AutoLogin is a utility that makes it easier for web spiders to crawl websites that require login. Provide it with credentials and a URL or the html source of a page(normally the homepage), and it will attempt to login for you. Cookies are returned to be used by your spider.
The goal of Autologin is to make it easier for web spiders to crawl websites that require authentication without having to re-write login code for each website.
Autologin can be used as a library, on the command line, or as a service. You can make use of Autologin without generating http requests, so you can drop it right into your spider without worrying about impacting rate limits.
Autologin is written in Python and only requires lxml and Flask in order to do its thing. However if you install Formasaurus (and you should) it will use it automatically and performance will improve.
- Features
- Quickstart
- Installation
- [Auth Cookies From URL](##Auth cookies from URL)
- [Auth Cookies From HTML](##Auth cokies from HTML)
- [Login request](##Login request)
- [Extract login links](##Extract login links)
- [Command Line](##Command Line)
- [Web Service](##Web Service)
- Automatically find login forms and fields
- Obtain authenticated cookies
- Obtain form requests to submit from your own spider
- Extract links to login pages
- Use as a library with or without making http requests
- Command line client
- Web service for testing your requests and cookies
Don't like reading documentation?
from autologin.autologin import AutoLogin
url = 'https://reddit.com'
username = 'foo'
password = 'bar'
al = AutoLogin()
cookies = al.auth_cookies_from_url(url, username, password)

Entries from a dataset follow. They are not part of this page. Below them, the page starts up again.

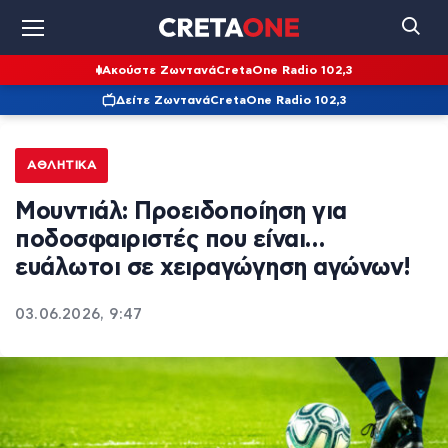
Ακούστε Ζωντανά
CretaOne Radio 102,3
Δείτε Ζωντανά
CretaOne Radio 102,3
ΑΘΛΗΤΙΚΆ
Μουντιάλ: Προειδοποίηση για
ποδοσφαιριστές που είναι…
ευάλωτοι σε χειραγώγηση αγώνων!
03.06.2026, 9:47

You now have a cookiejar that you can use in your spider. Don't want a cookiejar?
cookies.__dict__
You now have a dictionary.
This is not (yet) registered on PyPi so you must clone the repository and use setup.py to build and install:
$ git clone https://github.com/WalnutATiie/autologin.git
$ cd autologin
$ sudo pip install - requirements.txt
$ python setup.py build
$ python setup.py install
This method makes an http request to the URL using urllib, extracts the login form (if there is one), fills the fields and submits the form. It then return any cookies it has picked up.

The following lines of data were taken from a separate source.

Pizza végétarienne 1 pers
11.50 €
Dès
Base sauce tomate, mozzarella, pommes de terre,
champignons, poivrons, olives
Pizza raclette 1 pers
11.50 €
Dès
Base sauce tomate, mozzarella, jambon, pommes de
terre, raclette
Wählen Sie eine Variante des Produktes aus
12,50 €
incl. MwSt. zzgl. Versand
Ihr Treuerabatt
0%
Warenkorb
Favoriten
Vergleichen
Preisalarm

cookies = al.auth_cookies_from_url(url, username, password)
with proxy:
cookies = al.auth_cookies_from_url(url, username, password,proxy_type='http',proxy='http://192.168.0.1:8080')

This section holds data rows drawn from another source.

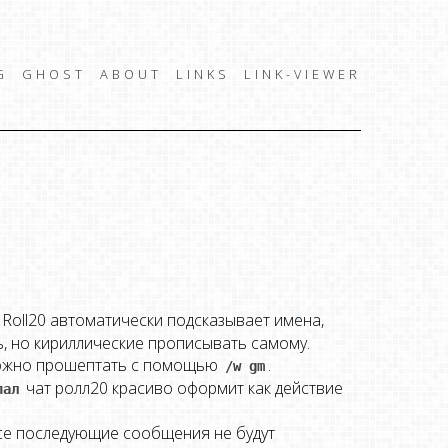
G
GHOST
ABOUT
LINKS
LINK-VIEWER
. Roll20 автоматически подсказывает имена,
ь, но кириллические прописывать самому.
 можно прошептать с помощью
.
/w gm
чат ролл20 красиво оформит как действие
пал
 все последующие сообщения не будут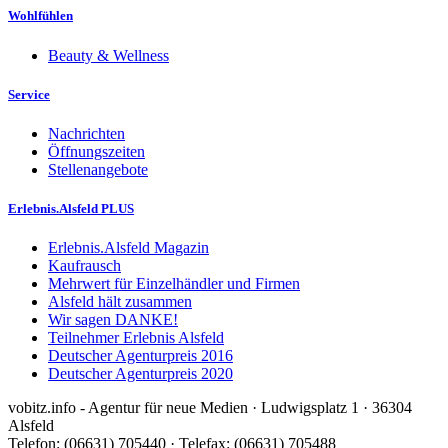
Wohlfühlen
Beauty & Wellness
Service
Nachrichten
Öffnungszeiten
Stellenangebote
Erlebnis.Alsfeld PLUS
Erlebnis.Alsfeld Magazin
Kaufrausch
Mehrwert für Einzelhändler und Firmen
Alsfeld hält zusammen
Wir sagen DANKE!
Teilnehmer Erlebnis Alsfeld
Deutscher Agenturpreis 2016
Deutscher Agenturpreis 2020
vobitz.info - Agentur für neue Medien · Ludwigsplatz 1 · 36304
Alsfeld
Telefon: (06631) 705440 · Telefax: (06631) 705488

Notice we only support http/https proxy.
Note that it returns all cookies, they may be session cookies rather than authenticated cookies.
This method extracts the login form (if there is one), fills the fields and submits the form. It then return any cookies it has picked up.
cookies = al.auth_cookies_from_html(html_source, username, password, base_url=None)
The base_url can be used to a form url is returned when the form action is empty. Note that it returns all cookies, they may be session cookies rather than authenticated cookies.
This method extracts the login form (if there is one), fills the fields and returns a dictionary with the form url and args for your spider to submit. No http requests are made.
cookies = al.login_request(html_source, username, password, base_url=None)
The base_url can be used to a form url is returned when the form action is empty.
This method extracts any login links that it can find in the source and returns a list.
cookies = al.extract_login_links(html_source)
$ autologin
usage: autologin [-h] [--proxy PROXY] [--show-in-browser SHOW_IN_BROWSER]
username password url
$ autologin-server
* Running on http://127.0.0.1:8088/ (Press CTRL+C to quit)
* Restarting with stat
Opening a browser to this URL will show you the AutoLogin UI which can be used to test credentials and get a basic understanding of how the system works. API endpoints are also documented here if you'd like to use AutoLogin as a service.
Source code and bug tracker are on github: https://github.com/TeamHG-Memex/autologin.
License is MIT.